ACTION ITEM
Working from the top of the records below, reproduce each line exactly, ending once you have written the line containing "right back paw: (258, 1263)".

THE INPUT
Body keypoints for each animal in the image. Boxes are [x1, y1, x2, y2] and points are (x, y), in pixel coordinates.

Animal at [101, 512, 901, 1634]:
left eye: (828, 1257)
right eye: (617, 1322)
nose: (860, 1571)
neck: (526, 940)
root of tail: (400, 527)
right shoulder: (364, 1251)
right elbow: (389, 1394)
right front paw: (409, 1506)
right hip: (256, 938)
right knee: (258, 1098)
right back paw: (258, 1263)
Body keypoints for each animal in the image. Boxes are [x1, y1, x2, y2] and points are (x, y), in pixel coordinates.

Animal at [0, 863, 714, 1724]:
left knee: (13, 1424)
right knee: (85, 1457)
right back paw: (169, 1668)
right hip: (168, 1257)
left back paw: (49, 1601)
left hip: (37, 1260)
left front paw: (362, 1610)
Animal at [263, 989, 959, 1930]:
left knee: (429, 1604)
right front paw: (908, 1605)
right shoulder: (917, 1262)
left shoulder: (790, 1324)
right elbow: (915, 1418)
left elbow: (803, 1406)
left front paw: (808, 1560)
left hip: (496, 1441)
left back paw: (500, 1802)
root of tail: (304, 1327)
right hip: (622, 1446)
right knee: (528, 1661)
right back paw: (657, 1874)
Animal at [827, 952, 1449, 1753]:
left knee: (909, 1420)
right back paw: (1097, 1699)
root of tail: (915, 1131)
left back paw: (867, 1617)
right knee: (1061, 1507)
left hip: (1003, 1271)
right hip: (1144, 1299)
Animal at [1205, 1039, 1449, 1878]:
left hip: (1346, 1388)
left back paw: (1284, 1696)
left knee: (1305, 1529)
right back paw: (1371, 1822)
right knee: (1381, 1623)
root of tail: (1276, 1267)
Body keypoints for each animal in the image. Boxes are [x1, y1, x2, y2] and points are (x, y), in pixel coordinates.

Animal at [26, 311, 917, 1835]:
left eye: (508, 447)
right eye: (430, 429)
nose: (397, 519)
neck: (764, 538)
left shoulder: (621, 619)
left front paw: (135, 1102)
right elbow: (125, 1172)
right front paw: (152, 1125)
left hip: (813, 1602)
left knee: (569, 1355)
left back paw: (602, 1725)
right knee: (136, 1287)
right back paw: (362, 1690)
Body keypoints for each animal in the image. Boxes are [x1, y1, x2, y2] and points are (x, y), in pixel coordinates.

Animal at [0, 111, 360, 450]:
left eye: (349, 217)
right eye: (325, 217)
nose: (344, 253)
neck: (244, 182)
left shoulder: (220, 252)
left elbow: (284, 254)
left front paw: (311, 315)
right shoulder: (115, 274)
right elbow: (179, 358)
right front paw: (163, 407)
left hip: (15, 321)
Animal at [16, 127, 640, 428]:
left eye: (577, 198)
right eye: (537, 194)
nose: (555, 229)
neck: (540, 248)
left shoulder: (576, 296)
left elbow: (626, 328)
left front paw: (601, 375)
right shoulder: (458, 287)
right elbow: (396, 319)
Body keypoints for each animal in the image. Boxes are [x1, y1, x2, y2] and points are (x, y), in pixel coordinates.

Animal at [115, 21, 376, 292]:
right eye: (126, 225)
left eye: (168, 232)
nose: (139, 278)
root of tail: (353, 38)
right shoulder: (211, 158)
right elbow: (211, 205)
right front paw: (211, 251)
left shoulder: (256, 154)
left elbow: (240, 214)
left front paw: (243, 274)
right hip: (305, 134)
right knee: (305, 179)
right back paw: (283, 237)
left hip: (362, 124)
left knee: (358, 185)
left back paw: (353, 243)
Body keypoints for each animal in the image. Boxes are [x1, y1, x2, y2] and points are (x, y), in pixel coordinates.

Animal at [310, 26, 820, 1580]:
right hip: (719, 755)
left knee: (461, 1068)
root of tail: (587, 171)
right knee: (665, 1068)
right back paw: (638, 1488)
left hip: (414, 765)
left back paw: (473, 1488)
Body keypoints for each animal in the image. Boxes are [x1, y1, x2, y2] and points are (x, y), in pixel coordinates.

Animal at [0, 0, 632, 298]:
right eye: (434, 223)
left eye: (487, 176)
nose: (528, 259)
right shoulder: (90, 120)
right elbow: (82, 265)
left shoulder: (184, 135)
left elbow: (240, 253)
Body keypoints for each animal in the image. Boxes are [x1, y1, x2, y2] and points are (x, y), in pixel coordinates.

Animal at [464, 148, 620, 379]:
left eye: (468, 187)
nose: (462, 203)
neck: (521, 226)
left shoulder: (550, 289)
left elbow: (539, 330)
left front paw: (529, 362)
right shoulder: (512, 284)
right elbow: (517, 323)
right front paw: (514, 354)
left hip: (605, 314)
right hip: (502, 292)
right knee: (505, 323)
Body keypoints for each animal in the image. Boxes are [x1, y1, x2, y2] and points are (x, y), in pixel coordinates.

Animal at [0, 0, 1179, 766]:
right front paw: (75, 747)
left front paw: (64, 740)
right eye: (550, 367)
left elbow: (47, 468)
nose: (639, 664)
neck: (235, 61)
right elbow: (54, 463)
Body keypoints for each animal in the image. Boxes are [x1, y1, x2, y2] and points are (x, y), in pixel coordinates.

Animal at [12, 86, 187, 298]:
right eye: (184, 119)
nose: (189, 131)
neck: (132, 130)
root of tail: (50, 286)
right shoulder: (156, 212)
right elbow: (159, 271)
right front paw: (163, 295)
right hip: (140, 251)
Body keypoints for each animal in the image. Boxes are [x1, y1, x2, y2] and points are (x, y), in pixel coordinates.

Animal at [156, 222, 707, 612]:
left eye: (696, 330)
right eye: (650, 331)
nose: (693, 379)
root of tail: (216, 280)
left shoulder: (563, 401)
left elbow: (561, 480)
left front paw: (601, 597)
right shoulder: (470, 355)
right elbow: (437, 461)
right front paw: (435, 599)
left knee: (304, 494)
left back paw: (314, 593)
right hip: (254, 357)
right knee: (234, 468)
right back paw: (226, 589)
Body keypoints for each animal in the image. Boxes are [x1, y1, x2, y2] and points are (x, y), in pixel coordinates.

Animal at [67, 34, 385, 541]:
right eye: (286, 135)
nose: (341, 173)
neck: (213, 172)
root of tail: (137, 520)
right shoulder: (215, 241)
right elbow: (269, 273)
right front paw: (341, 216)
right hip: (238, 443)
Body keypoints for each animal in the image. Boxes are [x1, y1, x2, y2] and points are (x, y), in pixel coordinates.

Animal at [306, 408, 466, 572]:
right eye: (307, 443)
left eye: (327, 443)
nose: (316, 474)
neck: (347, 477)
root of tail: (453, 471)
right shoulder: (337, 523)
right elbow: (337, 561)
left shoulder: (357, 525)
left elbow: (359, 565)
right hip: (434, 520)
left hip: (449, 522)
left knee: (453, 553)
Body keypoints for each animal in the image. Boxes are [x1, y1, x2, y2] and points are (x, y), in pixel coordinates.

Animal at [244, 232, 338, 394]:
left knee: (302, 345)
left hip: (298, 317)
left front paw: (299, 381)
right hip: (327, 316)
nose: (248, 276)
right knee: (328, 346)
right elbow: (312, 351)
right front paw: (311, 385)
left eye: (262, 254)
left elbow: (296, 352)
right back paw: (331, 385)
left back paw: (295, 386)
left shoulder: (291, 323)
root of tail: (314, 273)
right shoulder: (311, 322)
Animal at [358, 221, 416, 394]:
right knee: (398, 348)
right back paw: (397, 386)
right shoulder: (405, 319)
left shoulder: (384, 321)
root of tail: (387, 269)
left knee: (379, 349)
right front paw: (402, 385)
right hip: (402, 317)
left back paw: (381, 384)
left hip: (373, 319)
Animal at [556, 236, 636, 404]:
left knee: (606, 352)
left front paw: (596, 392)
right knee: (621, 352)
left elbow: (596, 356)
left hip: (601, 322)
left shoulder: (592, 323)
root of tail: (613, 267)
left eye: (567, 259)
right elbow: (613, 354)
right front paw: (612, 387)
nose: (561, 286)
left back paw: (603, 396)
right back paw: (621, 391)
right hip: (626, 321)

RESPONSE
Body keypoints for each animal in the image. Boxes are [x1, y1, x2, y2] and points are (x, y), in pixel coordinates.

Animal at [101, 512, 901, 1634]:
left eye: (828, 1257)
right eye: (617, 1322)
nose: (860, 1571)
neck: (526, 940)
root of tail: (400, 527)
right shoulder: (364, 1251)
right elbow: (389, 1394)
right front paw: (409, 1506)
right hip: (256, 938)
right knee: (258, 1098)
right back paw: (258, 1263)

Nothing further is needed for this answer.